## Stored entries
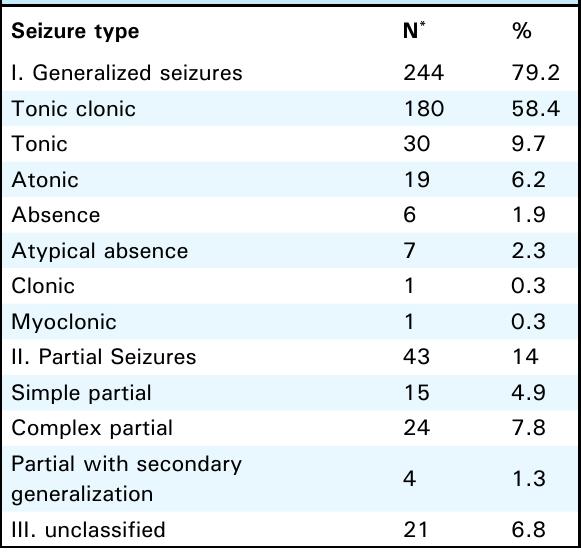
Table 2. Classification of seizure types.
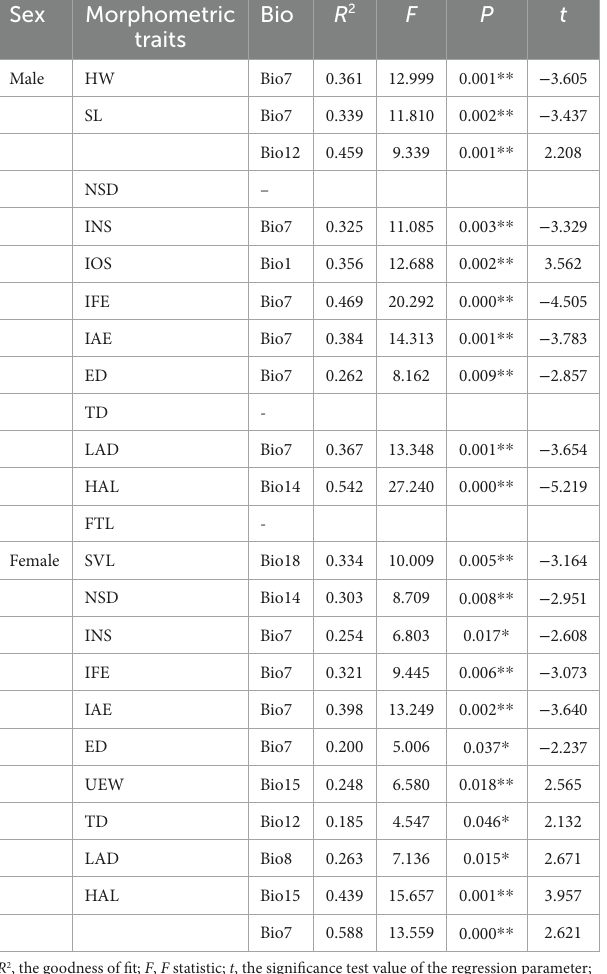
TABLE 5 Stepwise regression analysis results for morphometric traits against nine bioclimatic factors of Odorrana graminea sensu stricto. Sex Morphometric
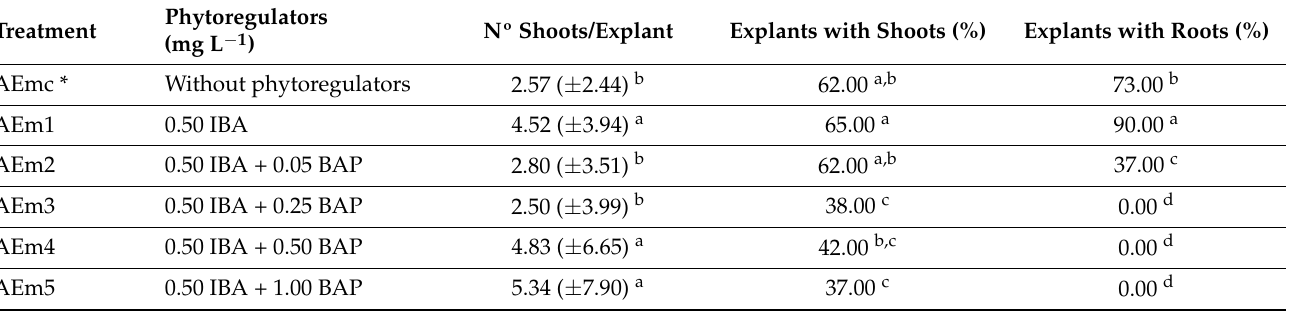
Table 3. Effects of the different multiplication treatments on the growth parameters measured in the initial explants of A. taltalensis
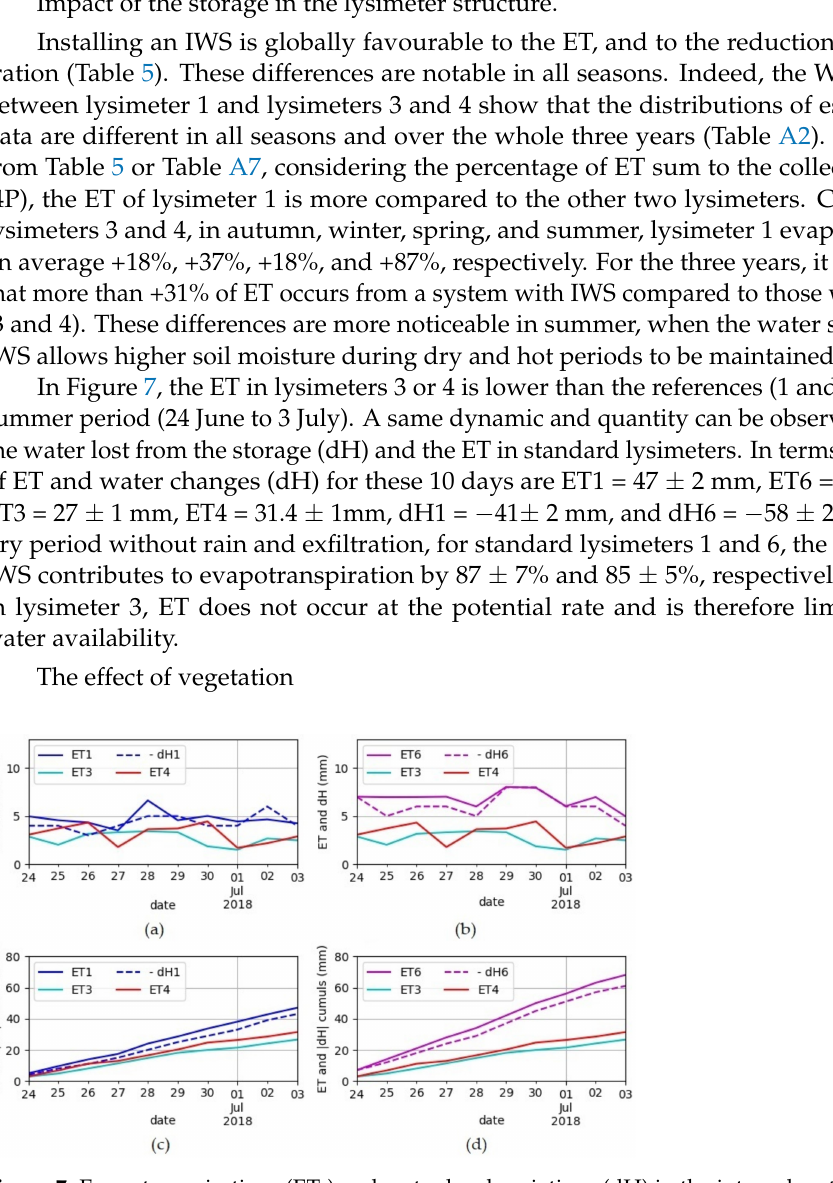
Figure 7. Evapotranspirations (ETs) and water level variations (dH) in the internal water storage for lysimeters 1, 3, and 4 ( a ) and lysimeters 6, 3, and 4 ( b ) during a summer period (24 June to 3 July 2018). ( c , d ) show cumulative values for ETs and | dH | , respectively, for lysimeters 1, 3, 4, and lysimeters 6, 3, and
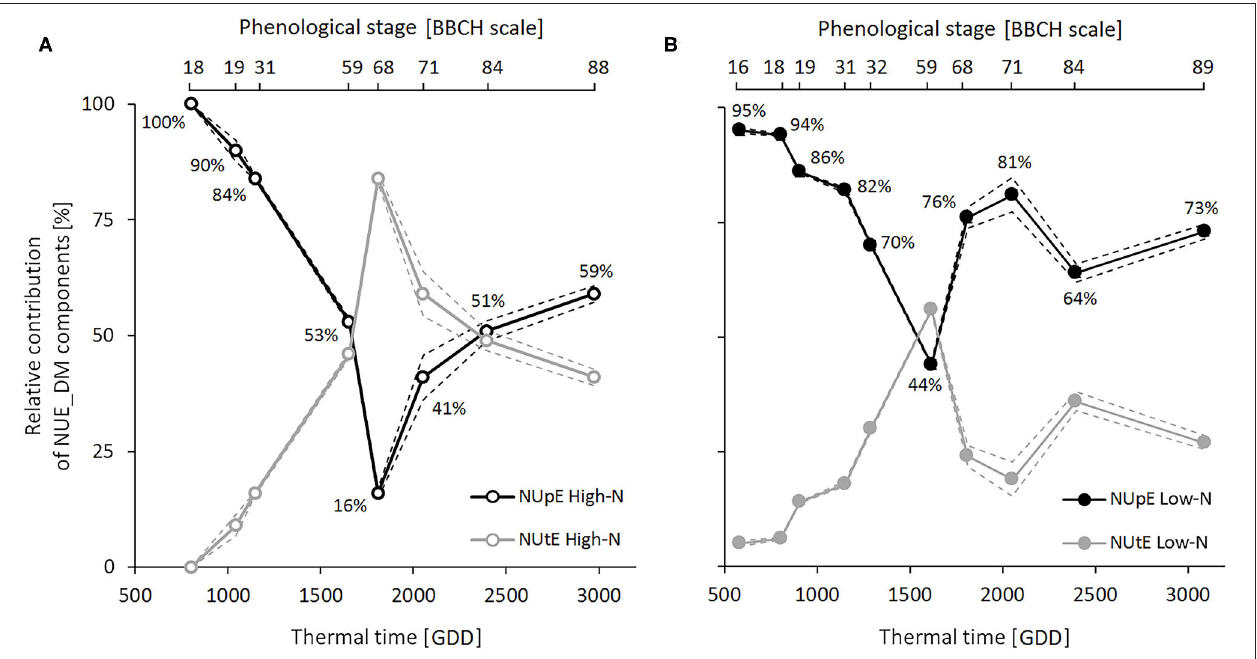
FIGURE 3 | Contribution dynamics of N Uptake Efficiency (NUpE) and N Utilization Efficiency (NUtE) to variations in dry-matter-based N Use Efficiency (NUE_DM) throughout the crop cycle under high-N (A) and low-N (B) conditions. Relative contributions were calculated by pooling samples of all genotypes from LR15, GR15, and GR18 experiments ( n = 6–37 for the low N-condition and n = 6–30 for the high-N condition at each sampling date). Black and gray symbols correspond to NUpE and NUtE, respectively. Dashed lines depict 95% confidence intervals. The percentage values correspond to the NUpE contributions to NUE_DM.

## What is needed
Say only the number of lines of the data above in which the string "values" occurs.

## Written reply
2